→ **Page images and text extracted from them**
*** Block opens ***

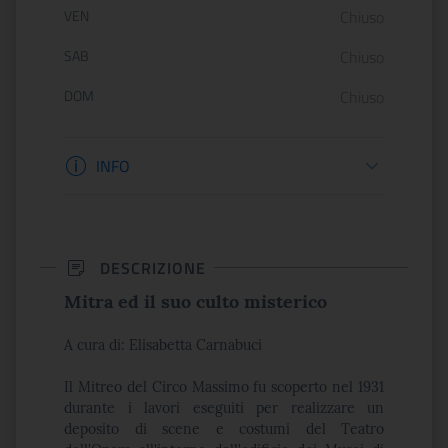
VEN
Chiuso
SAB
Chiuso
DOM
Chiuso
Informazioni biglietteria
INFO
DESCRIZIONE
Mitra ed il suo culto misterico
A cura di:
Elisabetta Carnabuci
Il Mitreo del Circo Massimo fu scoperto nel 1931
durante i lavori eseguiti per realizzare un
deposito di scene e costumi del Teatro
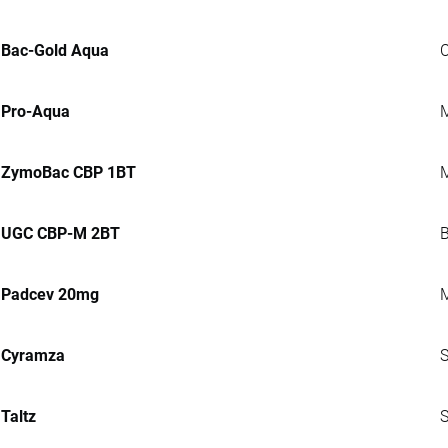
Bac-Gold Aqua
C
Pro-Aqua
M
ZymoBac CBP 1BT
M
UGC CBP-M 2BT
B
Padcev 20mg
M
Cyramza
S
Taltz
S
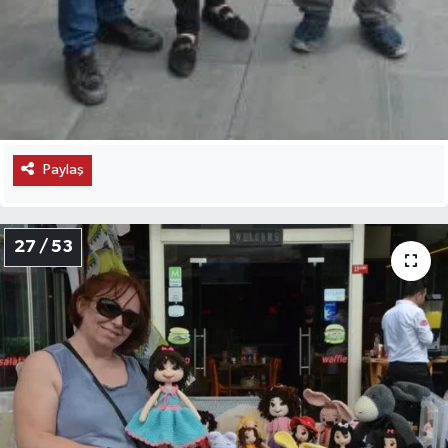
Paylaş
27 / 53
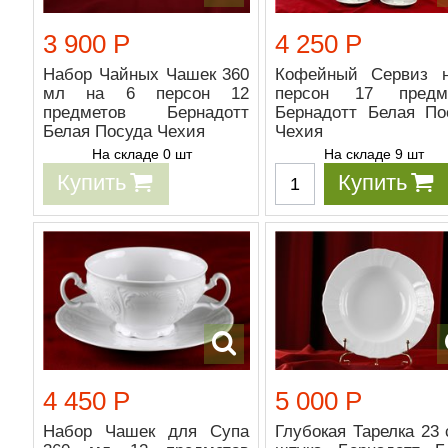
3 900 Р
4 250 Р
Набор Чайных Чашек 360
Кофейный Сервиз 
мл на 6 персон 12
персон 17 предм
предметов Бернадотт
Бернадотт Белая По
Белая Посуда Чехия
Чехия
На складе 0 шт
На складе 9 шт
Купить
Купить
4 450 Р
5 000 Р
Набор Чашек для Супа
Глубокая Тарелка 23 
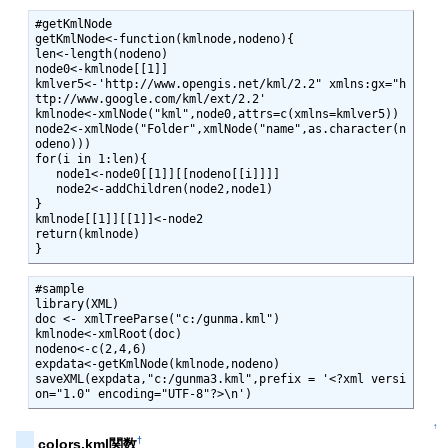
#getKmlNode

getKmlNode<-function(kmlnode,nodeno){

len<-length(nodeno)

node0<-kmlnode[[1]]

kmlver5<-'http://www.opengis.net/kml/2.2" xmlns:gx="h
ttp://www.google.com/kml/ext/2.2'

kmlnode<-xmlNode("kml",node0,attrs=c(xmlns=kmlver5))

node2<-xmlNode("Folder",xmlNode("name",as.character(n
odeno)))

for(i in 1:len){

   node1<-node0[[1]][[nodeno[[i]]]]

   node2<-addChildren(node2,node1)

}

kmlnode[[1]][[1]]<-node2

return(kmlnode)

}
#sample

library(XML)

doc <- xmlTreeParse("c:/gunma.kml")

kmlnode<-xmlRoot(doc)

nodeno<-c(2,4,6)

expdata<-getKmlNode(kmlnode,nodeno)

saveXML(expdata,"c:/gunma3.kml",prefix = '<?xml versi
on="1.0" encoding="UTF-8"?>\n')
↑
†
colors.kml関数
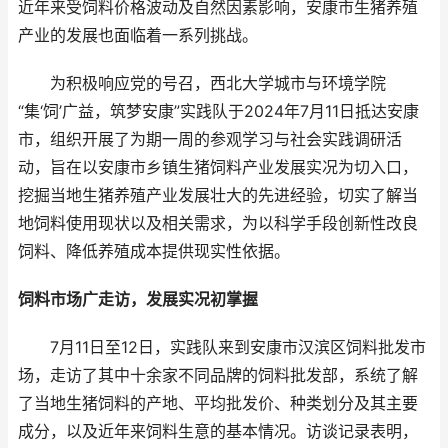
近年来受饲料价格波动及自然因素影响，安康市生猪养殖
产业的发展也面临着一系列挑战。
为积极响应党的号召，西北大学城市与环境学院
“集‘饲’广益，筑梦安康”实践队于2024年7月11日抵达安康
市，组织开展了为期一周的参观学习与社会实践调研活
动，旨在以安康市乡镇生猪饲料产业发展实况为切入口，
挖掘当地生猪养殖产业发展壮大的先进经验，切实了解当
地饲料使用现状以及相关需求，为以科学手段创新性改良
饲料、降低养殖成本提供现实性依据。
饲料市场广走访，发展实况初掌握
7月11日至12日，实践队来到安康市汉滨区饲料批发市
场，走访了其中十余家不同品牌的饲料批发部，系统了解
了当地生猪饲料的产地、平均批发价、种类划分及其主要
成分，以及近年来饲料生意的基本情况。访谈记录表明，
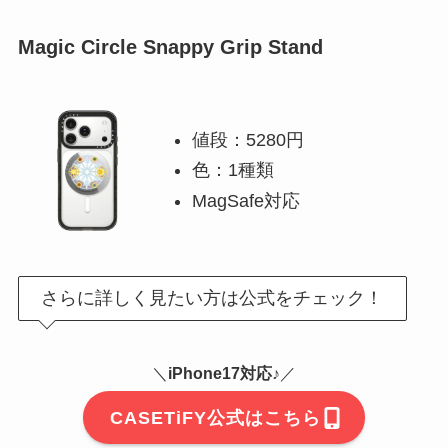
Magic Circle Snappy Grip Stand
値段：5280円
色：1種類
MagSafe対応
さらに詳しく見たい方は公式をチェック！
＼
iPhone17対応♪
／
CASETiFY公式はこちら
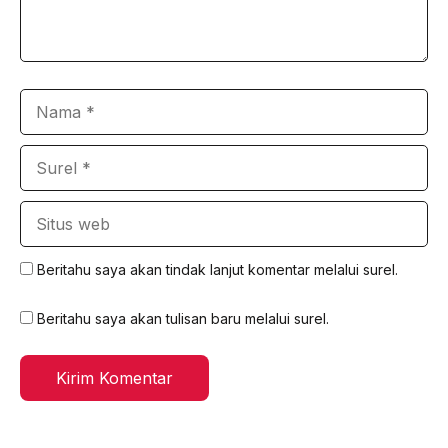
Nama
Surel
Situs
web
Beritahu saya akan tindak lanjut komentar melalui surel.
Beritahu saya akan tulisan baru melalui surel.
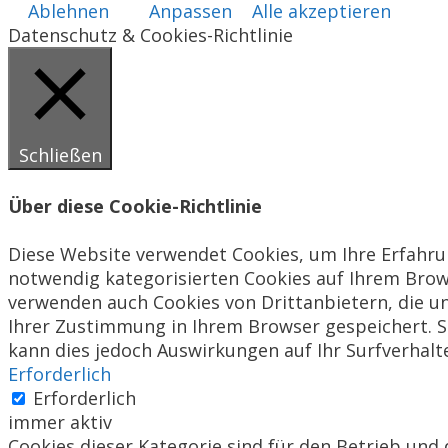
Ablehnen
Anpassen
Alle akzeptieren
Datenschutz & Cookies-Richtlinie
Schließen
Über diese Cookie-Richtlinie
Diese Website verwendet Cookies, um Ihre Erfahrun
notwendig kategorisierten Cookies auf Ihrem Brows
verwenden auch Cookies von Drittanbietern, die un
Ihrer Zustimmung in Ihrem Browser gespeichert. Si
kann dies jedoch Auswirkungen auf Ihr Surfverhalt
Erforderlich
Erforderlich
immer aktiv
Cookies dieser Kategorie sind für den Betrieb und 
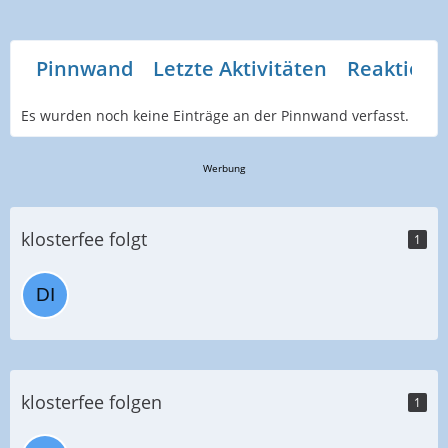
Pinnwand
Letzte Aktivitäten
Reaktione
Es wurden noch keine Einträge an der Pinnwand verfasst.
Werbung
klosterfee folgt
1
klosterfee folgen
1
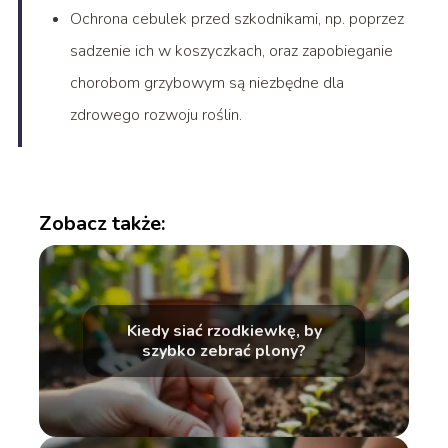
Ochrona cebulek przed szkodnikami, np. poprzez
sadzenie ich w koszyczkach, oraz zapobieganie
chorobom grzybowym są niezbędne dla
zdrowego rozwoju roślin.
Zobacz także:
Kiedy siać rzodkiewkę, by
szybko zebrać plony?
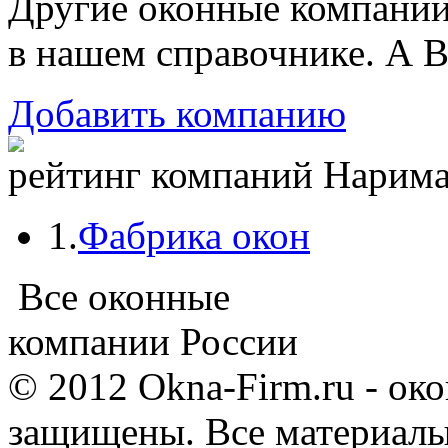
Другие оконные компани
в нашем справочнике. А В
Добавить компанию
рейтинг компаний Нариман
1.
Фабрика окон
Все оконные
компании России
© 2012 Okna-Firm.ru - ок
защищены. Все материалы,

*** Block closes ***

→ **WORK TO BE COMPLETED**
Please gather every line above that contains the string "Pinnwand", matching case exactly.

→ **SOLUTION TO THIS PROBLEM**
Pinnwand
Es wurden noch keine Einträge an der Pinnwand verfasst.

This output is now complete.